> Assignment: Go through the material line by line and copy each one with the word "user".

━━ Material provided

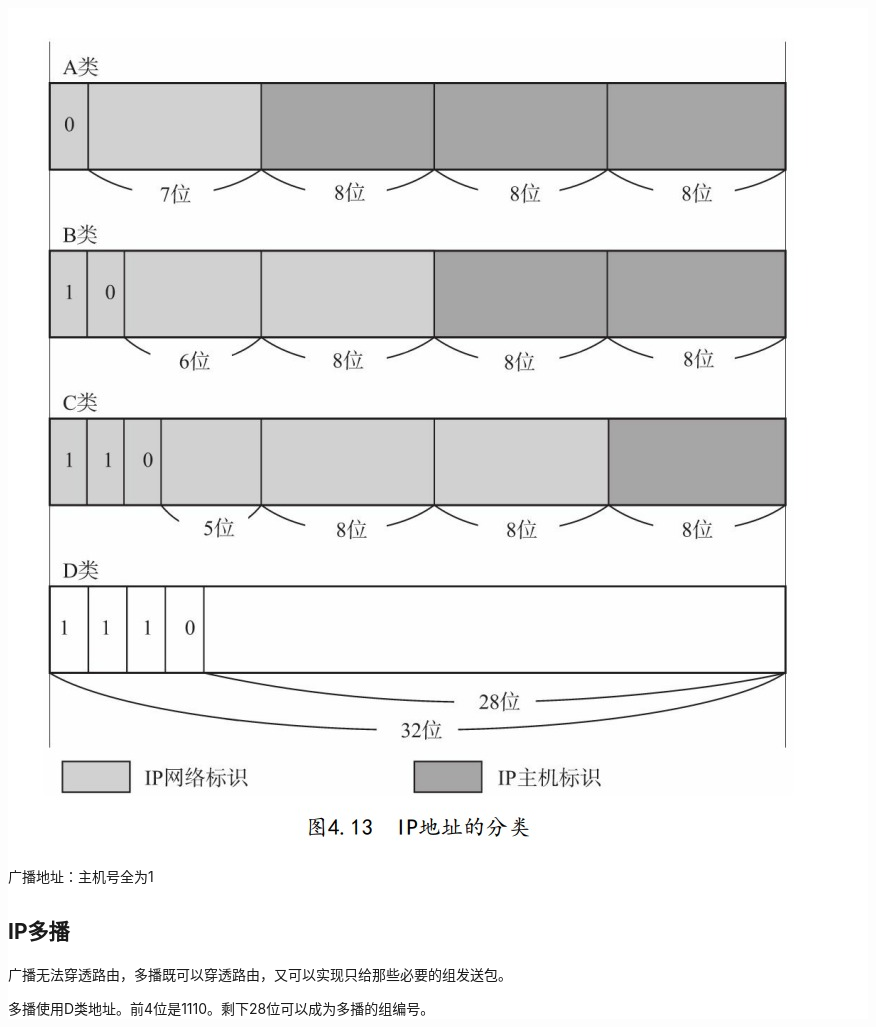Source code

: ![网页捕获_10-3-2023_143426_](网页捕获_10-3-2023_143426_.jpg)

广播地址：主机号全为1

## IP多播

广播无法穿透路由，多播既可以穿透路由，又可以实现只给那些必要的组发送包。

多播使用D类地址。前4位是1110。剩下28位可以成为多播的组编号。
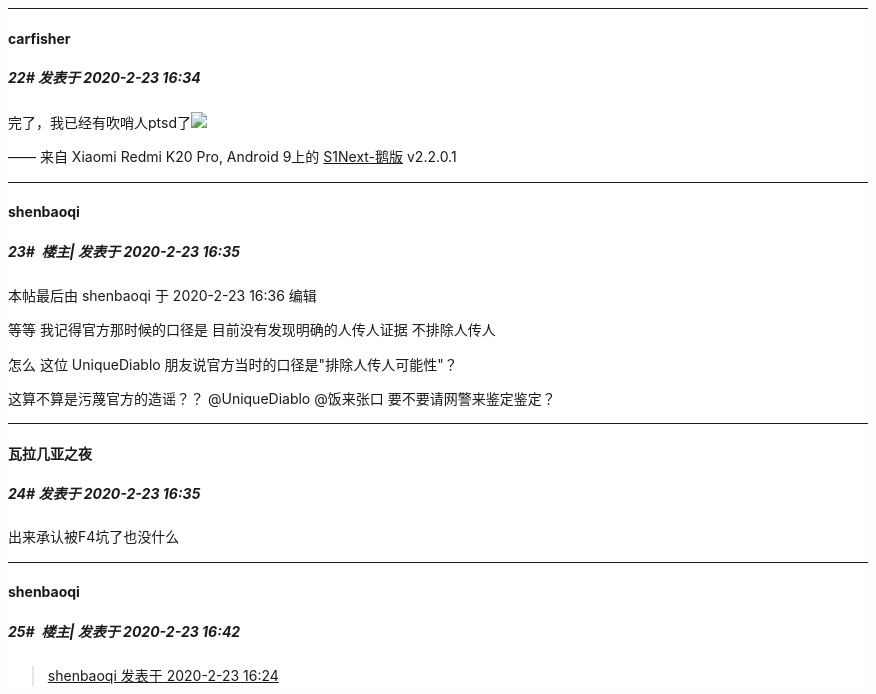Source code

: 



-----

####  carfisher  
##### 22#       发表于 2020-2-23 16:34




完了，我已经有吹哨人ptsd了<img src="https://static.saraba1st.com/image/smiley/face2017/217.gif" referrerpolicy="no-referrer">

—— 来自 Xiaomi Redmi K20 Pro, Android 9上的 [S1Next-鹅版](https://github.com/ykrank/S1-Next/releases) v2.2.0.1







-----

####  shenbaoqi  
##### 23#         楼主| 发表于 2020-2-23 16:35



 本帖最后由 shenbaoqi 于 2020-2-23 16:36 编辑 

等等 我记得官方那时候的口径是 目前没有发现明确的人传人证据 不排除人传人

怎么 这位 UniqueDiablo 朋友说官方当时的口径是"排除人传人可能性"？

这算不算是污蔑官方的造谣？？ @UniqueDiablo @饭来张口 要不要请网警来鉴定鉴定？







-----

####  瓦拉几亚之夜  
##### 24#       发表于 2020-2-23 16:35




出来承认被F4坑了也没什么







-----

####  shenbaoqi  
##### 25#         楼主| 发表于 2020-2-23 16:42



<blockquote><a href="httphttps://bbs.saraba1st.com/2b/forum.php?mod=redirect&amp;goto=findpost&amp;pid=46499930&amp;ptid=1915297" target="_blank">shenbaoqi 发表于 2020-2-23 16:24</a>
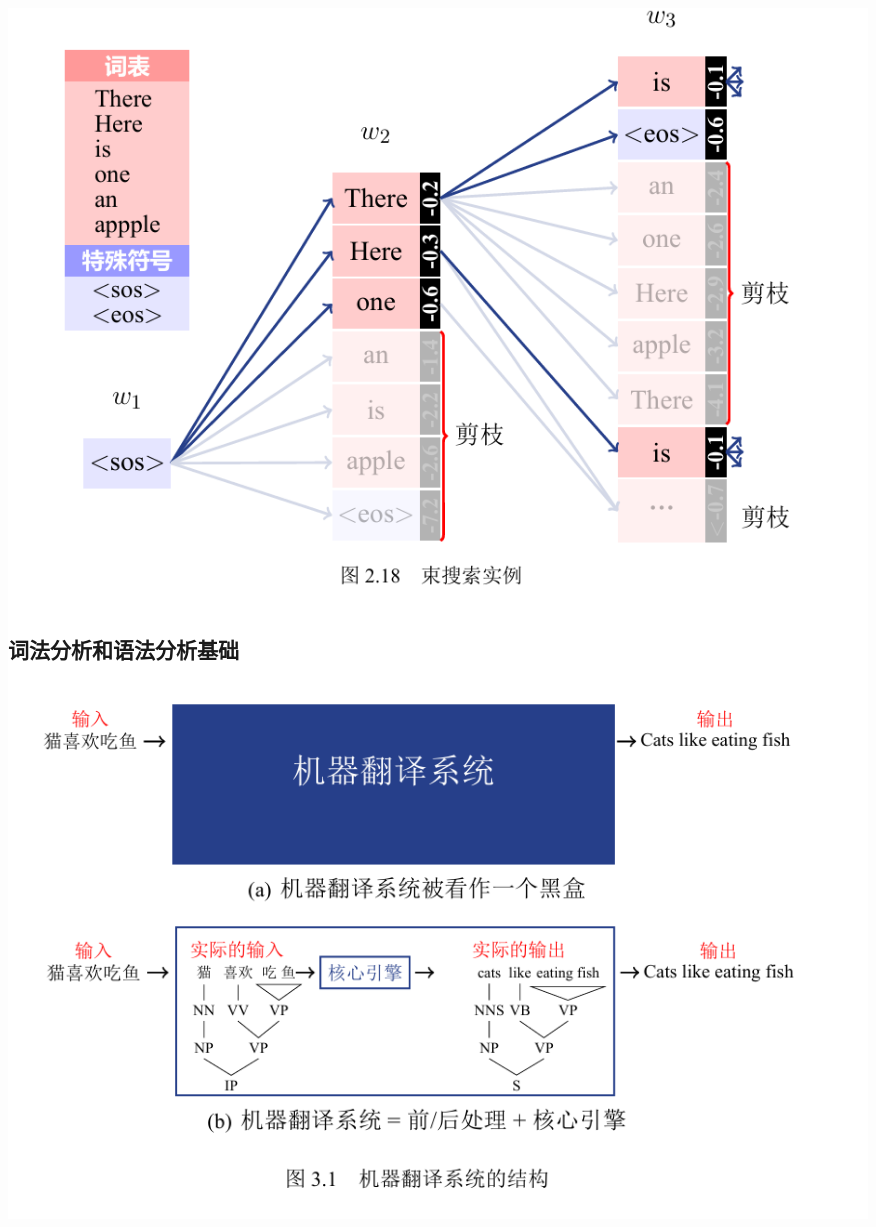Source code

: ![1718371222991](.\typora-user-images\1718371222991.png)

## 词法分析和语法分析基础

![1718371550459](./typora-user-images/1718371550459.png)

━━━━

> Task solution:
: ![1718371222991](.\typora-user-images\1718371222991.png)
![1718371550459](./typora-user-images/1718371550459.png)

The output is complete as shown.